-- Consigne --
Reprends le texte sur Jeanne d'Arc en commençant par « La patrie, au » et en continuant jusqu'à « bien français ! ». Remplace « poisson » par « saumon ».

-- Extrait cité --
^^^^^^^^
04 juin 2025

JEANNE D'ARC COMME INCARNATION DE LA FRANCE - SIMÉON LUCE

 

Le XVe siècle est comme la conclusion du moyen-âge. Il ferme et il résume à la fois cet âge intermédiaire qui forme la transition entre l'antiquité gréco-latine et les temps modernes. C'est une des plus grandes dates de l'histoire de l'humanité. L'esprit chrétien, en ce qu'il a de plus suave, trouve alors son expression suprême et définitive dans "l'Imitation de Jésus-Christ" ; Gutenberg invente l'imprimerie ; Colomb découvre l'Amérique ; Jeanne d'Arc, enfin, personnifie l'héroïsme patriotique et couronne par le martyre l'épisode le plus merveilleux de notre histoire et de toutes les histoires.


La Pucelle n’est pas seulement le type le plus achevé du patriotisme, elle est encore l’incarnation de notre pays dans ce qu’il a de meilleur.

 

Il y a dans la physionomie de l’héroïne du XVe siècle des traits qui la rattachent à la France de tous les temps : l’entrain belliqueux, la grâce légère, la gaieté primesautière, l’esprit mordant, l’ironie méprisante en face de la force, la pitié pour les petits, les faibles, les malheureux, la tendresse pour les vaincus. De tels dons appartiennent pour ainsi dire à notre tradition nationale, et la libératrice d’Orléans les a possédés à un si haut degré que cette face de son génie a frappé tous ses admirateurs.

 

Rappelons, quoique tout le monde les sache par cœur, quelques-unes de ces saillies où l’on retrouve les propriétés de notre sol, où l’on savoure le goût de notre terroir, où l’on entend en quelque sorte la voix de notre sang, le tout élevé à la hauteur d’une grande âme : « Jamais, disait un jour la Pucelle, je n’ai vu sang de Français que les cheveux ne me levassent ». Et ailleurs, à la première nouvelle d’un engagement où plusieurs des siens avaient été blessés : « Ha, sanglant garçon, cria-t-elle à son page, vous ne me diriez pas que le sang de France fût répandu ! »



 

La patrie, au lieu d’être une simple abstraction, viendrait à s’incarner sous les traits d’une femme, la patrie elle-même personnifiée dans une créature d’élite ne tiendrait pas un autre langage.

 

Le 7 mai 1429, la veille de la levée du siège d’Orléans, comme elle partait pour l’assaut, son hôte la voulait retenir pour lui servir un magnifique poisson qu’on venait d’apporter. « Gardez-le jusqu’à ce soir, dit-elle en souriant, je vous amènerai un godon (sobriquet populaire donné aux Anglais) qui en mangera sa part. » Cet entrain belliqueux, cette gaieté allègre, ce mot pour rire en allant à la bataille, comme tout cela est bien français !
^^^^^^^^
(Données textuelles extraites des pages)
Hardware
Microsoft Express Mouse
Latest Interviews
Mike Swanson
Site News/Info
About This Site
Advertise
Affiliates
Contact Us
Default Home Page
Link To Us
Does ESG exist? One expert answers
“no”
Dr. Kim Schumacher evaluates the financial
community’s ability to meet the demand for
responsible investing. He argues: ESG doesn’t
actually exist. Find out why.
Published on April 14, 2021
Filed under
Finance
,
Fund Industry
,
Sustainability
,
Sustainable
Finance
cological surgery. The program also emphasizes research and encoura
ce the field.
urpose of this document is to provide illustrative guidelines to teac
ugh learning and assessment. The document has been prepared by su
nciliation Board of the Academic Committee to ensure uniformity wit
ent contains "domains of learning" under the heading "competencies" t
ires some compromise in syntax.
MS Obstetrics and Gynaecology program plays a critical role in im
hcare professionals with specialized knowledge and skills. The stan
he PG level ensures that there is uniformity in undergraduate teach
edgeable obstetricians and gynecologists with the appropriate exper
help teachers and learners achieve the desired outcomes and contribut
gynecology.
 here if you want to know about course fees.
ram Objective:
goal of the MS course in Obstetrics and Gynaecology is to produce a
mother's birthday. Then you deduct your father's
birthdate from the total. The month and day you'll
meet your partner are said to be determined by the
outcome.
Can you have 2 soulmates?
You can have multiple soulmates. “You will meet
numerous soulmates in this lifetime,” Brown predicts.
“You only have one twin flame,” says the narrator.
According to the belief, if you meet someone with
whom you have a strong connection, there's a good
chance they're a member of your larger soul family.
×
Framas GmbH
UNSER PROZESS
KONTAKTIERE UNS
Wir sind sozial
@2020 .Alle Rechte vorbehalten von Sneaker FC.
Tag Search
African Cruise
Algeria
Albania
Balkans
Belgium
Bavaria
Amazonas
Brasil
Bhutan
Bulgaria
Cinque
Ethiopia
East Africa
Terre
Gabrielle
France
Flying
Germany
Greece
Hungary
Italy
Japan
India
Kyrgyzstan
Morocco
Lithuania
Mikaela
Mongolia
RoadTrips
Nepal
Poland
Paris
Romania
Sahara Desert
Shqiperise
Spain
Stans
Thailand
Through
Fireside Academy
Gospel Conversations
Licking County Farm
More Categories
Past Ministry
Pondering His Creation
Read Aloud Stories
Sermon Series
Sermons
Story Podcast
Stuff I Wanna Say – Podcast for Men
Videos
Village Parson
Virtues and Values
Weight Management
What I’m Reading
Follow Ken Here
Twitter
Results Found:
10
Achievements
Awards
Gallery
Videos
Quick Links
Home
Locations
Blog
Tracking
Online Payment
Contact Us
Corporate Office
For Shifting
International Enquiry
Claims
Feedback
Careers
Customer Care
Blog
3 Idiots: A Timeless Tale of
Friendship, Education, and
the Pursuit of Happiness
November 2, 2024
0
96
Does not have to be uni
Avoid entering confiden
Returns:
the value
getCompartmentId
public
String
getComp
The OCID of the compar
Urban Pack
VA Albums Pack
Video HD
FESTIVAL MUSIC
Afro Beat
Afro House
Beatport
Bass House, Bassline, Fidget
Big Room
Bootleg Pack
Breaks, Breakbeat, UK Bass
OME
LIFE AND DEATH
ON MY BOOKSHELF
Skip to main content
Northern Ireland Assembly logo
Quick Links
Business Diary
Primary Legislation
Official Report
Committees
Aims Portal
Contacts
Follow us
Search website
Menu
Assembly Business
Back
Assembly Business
^^^^^^^^
-- Résultat obtenu --
La patrie, au lieu d’être une simple abstraction, viendrait à s’incarner sous les traits d’une femme, la patrie elle-même personnifiée dans une créature d’élite ne tiendrait pas un autre langage.

 

Le 7 mai 1429, la veille de la levée du siège d’Orléans, comme elle partait pour l’assaut, son hôte la voulait retenir pour lui servir un magnifique saumon qu’on venait d’apporter. « Gardez-le jusqu’à ce soir, dit-elle en souriant, je vous amènerai un godon (sobriquet populaire donné aux Anglais) qui en mangera sa part. » Cet entrain belliqueux, cette gaieté allègre, ce mot pour rire en allant à la bataille, comme tout cela est bien français !